El resto de las localidades miraban con envidia la torre de su iglesia y algunas, incluso, hicieron colectas para intentar comprar un reloj propio aunque no lo consiguieron. Los habitantes de Virtus se sentían más civilizados gracias al reloj, que sonaba con una fuerza tal que podía ser escuchado en varios kilómetros a la redonda de tal manera que todos podían saber qué hora era en cada momento. El tiempo es valioso, les había dicho Ernesto Palacio. Y el reloj les recordaba que cada segundo del día podía ser aprovechado.
Muchos años más tarde Ernesto Palacio regresó al pueblo. El hombre, que comenzaba a ser un anciano, paseó por las calles asfaltadas. Observó que Virtus había crecido mucho desde su última visita, las casas eran más grandes y habían prosperado también los negocios. Los vecinos le saludaban con prisa mientras señalaban a la torre de la iglesia y le recordaban que llegaban tarde a algún sitio.

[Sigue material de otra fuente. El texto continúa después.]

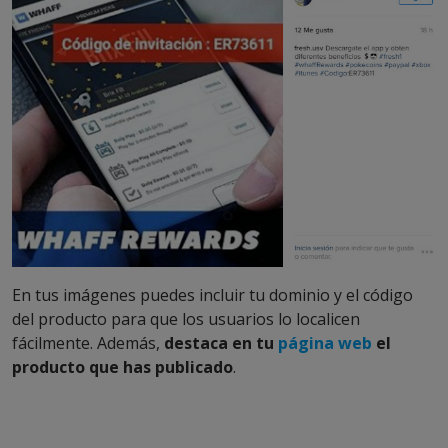
En tus imágenes puedes incluir tu dominio y el código
del producto para que los usuarios lo localicen
fácilmente. Además,
destaca en tu
página web
el
producto que has publicado
.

Ernesto paseó cabizbajo por los campos, se refrescó en el arroyo y fue visto muchas veces sin hacer nada a la sombra de un árbol muy grande. Con lo que este hombre ha sido, se lamentaban en voz baja en el pueblo. Es un fantasma de lo que fue, decían.
El primer domingo tras su llegada convocó a los vecinos en la plaza. Todos se preguntaban qué obsequio prodigioso les regalaría en esta ocasión y soñaban con los beneficios que ese regalo desconocido generaría en el pueblo. Ernesto Palacio se encaramó nuevamente a la fuente. Llevaba en su mano una escopeta. Todo el mundo se quedó en silencio y él dijo: soy uno de vosotros, me siento un vecino más de Virtus y quiero hacer algo por este pueblo que es el mío. Cuando cesaron los aplausos continuó: no hay nada más valioso e importante que el tiempo. Y acto seguido se llevó la escopeta al hombro y apuntó al reloj de la torre de la iglesia que en ese momento marcaba las doce en punto.
Los vecinos de Virtus estaban expectantes porque Ernesto Palacio, el hijo pequeño de los molineros, acababa de regresar de América. Se marchó con quince años en un barco desde Santander y había regresado de visita, por primera vez, a punto ya de cumplir los cincuenta. La vida en Virtus se organizaba en torno a la luz solar, el ganado y las cosechas. Nada había cambiado desde su partida. Era un pueblo pequeño y tranquilo, de unos doscientos habitantes. Su llegada fue todo un acontecimiento. Tenía que pasar un par de meses en España, por negocios, y quería, de paso, reencontrarse con el lugar en el que había vivido durante su infancia.
Ernesto Palacio reunió, tras la misa del domingo, a todos los vecinos en la plaza. Algunos lo miraron con recelo, sabedores de que el niño pobre que apenas recordaban se había convertido en un hombre rico del que habían escuchado lejanas historias y al que íntimamente envidiaban. Otros lo observaron con la esperanza de conseguir un buen trabajo para sus hijos en alguna de sus fábricas. Él se encaramó a la fuente y se hizo el silencio. Entonces dijo: soy uno de vosotros, me siento un vecino más de Virtus y quiero hacer algo por este pueblo que es el mío. Después, sonriente, señaló la torre de la iglesia y anunció: he encargado al mejor relojero de Madrid un reloj para que en Virtus, a partir de ahora, podáis saber qué hora es. Dejaréis de guiaros por la luz del sol, continuó, y seréis dueños de vuestro tiempo. No hay nada más valioso e importante que el tiempo, sentenció.